Pediatric patients deemed to be at risk of diet-related chronic disease, and their caregivers.
Participants screened by clinicians were prescribed fruits and vegetables for 6 months (October 2018-March 2019). Caregivers received a FV Rx card ($60 per month) to purchase produce at participating stores and were offered nutrition education and grocery shopping classes.
Surveys were administered to collect demographic data; pre/post caregiver and child dietary intake; pre/post attitudes, beliefs, and health status (Likert scale); and overall experience participating in the program. Percent of participants reporting increased dietary intake or a positive shift on the Likert scale from pre- to post-program was recorded.
Ninety-four dyads completed pre/post surveys (children: age 8.9 ± 5.0, 50% males, 78.5% Hispanic). Most families (60%) were currently receiving or had received SNAP benefits in the past and used FV Rx cards once or twice a month (57%). Caregivers reported participating stores were easy to get to (88%), and they felt comfortable using the card (69%). Caregivers reported positive shifts in children's dietary intake including fruits (62%), green leafy salad (56%), and beans (45%).

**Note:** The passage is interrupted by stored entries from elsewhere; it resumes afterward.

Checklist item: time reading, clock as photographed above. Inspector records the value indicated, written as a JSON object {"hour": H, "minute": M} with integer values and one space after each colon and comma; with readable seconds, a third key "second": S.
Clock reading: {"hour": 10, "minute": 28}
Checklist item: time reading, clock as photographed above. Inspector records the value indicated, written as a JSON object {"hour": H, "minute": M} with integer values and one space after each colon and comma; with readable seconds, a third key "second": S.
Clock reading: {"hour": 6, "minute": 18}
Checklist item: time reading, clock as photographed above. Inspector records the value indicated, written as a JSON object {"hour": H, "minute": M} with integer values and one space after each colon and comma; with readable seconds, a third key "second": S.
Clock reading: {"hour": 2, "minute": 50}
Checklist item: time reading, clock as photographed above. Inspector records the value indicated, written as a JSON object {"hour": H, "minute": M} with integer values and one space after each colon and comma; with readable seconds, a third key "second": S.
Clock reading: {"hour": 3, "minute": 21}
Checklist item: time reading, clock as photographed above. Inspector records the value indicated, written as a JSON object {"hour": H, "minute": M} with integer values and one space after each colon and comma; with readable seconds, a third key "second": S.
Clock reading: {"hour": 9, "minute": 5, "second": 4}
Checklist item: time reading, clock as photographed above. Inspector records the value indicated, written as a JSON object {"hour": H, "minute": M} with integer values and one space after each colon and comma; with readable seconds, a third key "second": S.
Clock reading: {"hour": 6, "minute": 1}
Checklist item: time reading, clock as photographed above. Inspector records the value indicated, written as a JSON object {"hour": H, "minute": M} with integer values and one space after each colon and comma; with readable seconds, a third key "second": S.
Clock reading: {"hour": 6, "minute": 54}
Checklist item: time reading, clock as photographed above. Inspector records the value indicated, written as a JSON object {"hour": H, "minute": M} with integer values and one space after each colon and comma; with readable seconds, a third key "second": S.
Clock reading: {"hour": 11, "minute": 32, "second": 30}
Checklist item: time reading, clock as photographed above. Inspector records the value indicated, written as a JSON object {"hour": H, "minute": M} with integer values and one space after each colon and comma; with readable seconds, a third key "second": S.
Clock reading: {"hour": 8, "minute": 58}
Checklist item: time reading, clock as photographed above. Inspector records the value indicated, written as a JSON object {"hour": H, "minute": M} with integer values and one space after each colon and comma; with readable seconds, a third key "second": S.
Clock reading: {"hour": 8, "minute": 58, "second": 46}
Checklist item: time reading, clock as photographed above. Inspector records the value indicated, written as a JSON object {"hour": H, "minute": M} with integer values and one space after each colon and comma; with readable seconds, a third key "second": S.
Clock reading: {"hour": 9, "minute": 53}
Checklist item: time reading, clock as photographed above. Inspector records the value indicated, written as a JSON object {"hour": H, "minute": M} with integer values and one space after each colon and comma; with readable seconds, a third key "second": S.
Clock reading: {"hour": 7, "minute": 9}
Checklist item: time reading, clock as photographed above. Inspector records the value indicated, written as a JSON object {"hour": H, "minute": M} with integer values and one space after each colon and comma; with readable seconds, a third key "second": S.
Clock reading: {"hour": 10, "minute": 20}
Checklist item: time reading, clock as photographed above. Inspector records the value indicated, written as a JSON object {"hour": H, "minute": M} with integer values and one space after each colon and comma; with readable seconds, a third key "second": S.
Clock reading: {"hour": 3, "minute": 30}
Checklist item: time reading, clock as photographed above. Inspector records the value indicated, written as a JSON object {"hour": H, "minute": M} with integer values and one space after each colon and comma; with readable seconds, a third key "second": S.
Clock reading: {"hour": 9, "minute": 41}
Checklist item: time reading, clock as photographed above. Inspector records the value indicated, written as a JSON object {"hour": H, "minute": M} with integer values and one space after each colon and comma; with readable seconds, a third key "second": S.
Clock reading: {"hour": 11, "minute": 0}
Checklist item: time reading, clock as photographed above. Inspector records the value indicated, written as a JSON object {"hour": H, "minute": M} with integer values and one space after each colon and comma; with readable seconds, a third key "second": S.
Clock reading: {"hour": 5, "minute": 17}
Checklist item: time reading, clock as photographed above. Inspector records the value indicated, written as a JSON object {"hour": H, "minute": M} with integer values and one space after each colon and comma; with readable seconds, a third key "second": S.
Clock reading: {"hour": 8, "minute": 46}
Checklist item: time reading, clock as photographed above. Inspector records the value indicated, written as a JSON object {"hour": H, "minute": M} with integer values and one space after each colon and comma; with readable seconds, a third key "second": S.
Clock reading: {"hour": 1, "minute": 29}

More adults met the dietary guidelines for fruit (59%) and vegetable intake (25%) post-program vs pre-program (37% fruit, 6% vegetable). Caregivers (42-57%) also reported positive shifts in perceived personal and child health and diet status.
By increasing access and affordability of healthy foods through a FV Rx program in clinical settings, children and their caregivers can make positive shifts to improve dietary intake and health beliefs which may reduce risk of chronic disease.